A letter from an old Shell Gas station.
Morgan Miller spends every Monday through Thursday traveling around Wisconsin, stalking estate sales and auctions, even the occasional St. Vinnie’s and Goodwill store. He searches for the beautiful, nostalgic and curious. He buys everything interesting that catches his eye.
“I’m no hoarder, though” says Miller, proprietor of Rewind Decor, a welcome addition to the string of home goods stores poised to turn Williamson Street into Madison’s design district. “As much as I grow attached to many of the pieces I pick up, I’m a minimalist at heart. I don’t want to keep these things.” Continues Miller, “I’m just happy to now have a place for these things to pass through me.”
Open only Friday through Sunday, what Rewind Decor’s storefront may lack in size (it measures a cozy 300 square feet), it more than makes up for with its impressive selection of merchandise, making good on its tagline “Pausing somewhere between high design & kitsch.” From an original Alexander Calder lithograph celebrating the 1965 grand opening of the Los Angeles County Museum, to numerous pre-painted paint-by-numbers pieces executed by artists far less renowned, the store pays tribute to both the high- and low-brow.
Rewind Decor also carries a carefully edited selection of furniture that would be at home in the residence of any east-side hipster, as well as nostalgia-inducing board games and puzzles, including some of the choicest Rubik’s Cubes and View-Masters the 1970s had to offer.

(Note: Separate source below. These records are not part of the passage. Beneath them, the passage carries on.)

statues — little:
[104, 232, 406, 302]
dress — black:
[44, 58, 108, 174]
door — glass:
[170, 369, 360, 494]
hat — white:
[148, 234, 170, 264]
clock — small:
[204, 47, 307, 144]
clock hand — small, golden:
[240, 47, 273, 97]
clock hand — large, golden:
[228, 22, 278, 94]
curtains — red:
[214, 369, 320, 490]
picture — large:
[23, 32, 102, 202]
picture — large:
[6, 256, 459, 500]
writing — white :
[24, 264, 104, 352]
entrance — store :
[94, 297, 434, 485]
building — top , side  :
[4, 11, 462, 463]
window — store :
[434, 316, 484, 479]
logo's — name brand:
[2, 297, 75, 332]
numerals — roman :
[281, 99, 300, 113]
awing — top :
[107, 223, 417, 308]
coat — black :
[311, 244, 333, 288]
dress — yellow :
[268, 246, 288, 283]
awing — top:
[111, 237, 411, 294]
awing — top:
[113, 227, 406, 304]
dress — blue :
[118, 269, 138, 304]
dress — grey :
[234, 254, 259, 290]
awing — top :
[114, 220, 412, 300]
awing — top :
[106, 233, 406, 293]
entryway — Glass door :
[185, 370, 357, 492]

The store also showcases an impressive selection of atomic age barware and high-quality copies of the popular late-20th-century science fiction and fantasy comic magazine Heavy Metal. To say there is something for everyone — at just about every price point — is understatement.
But what really sets Rewind apart from other vintage décor dealers is not only plenty of vintage turntables, but also, in a not-so-subtle nod to its name, an admirable selection of 1980s boomboxes. “Vinyl is still big, but cassettes are poised for a comeback,” says Miller. And if your nondigital collection of music has thinned over the years, Rewind is a great place to replenish — especially if your tastes tend toward Elvis, Madonna or John Coltrane.
The Willy Street storefront represents just a fraction of Miller’s collection. The curio curator, a Madison native with more than 16 years of experience as an art dealer in Hawaii, Los Angeles, Barcelona and Las Vegas, also maintains a 2,000-square-foot showroom of larger items, much of it furniture from the midcentury, Hollywood Regency and postmodern periods. The showroom is around the corner on Baldwin Street and available for viewing by appointment only. Miller also rents a small stall in Odana Antiques on Madison’s west side.
Miller, who’s a one-man show right now, says he loves spending time in his new store, sharing anecdotes with the customers that stop in, many from the surrounding neighborhood. “I’ve got a story for how I acquired every piece in the place,” says Miller. “And when you’re dealing with vintage items, every person who seeks to buy is going to have a story about what the piece means to them, too.”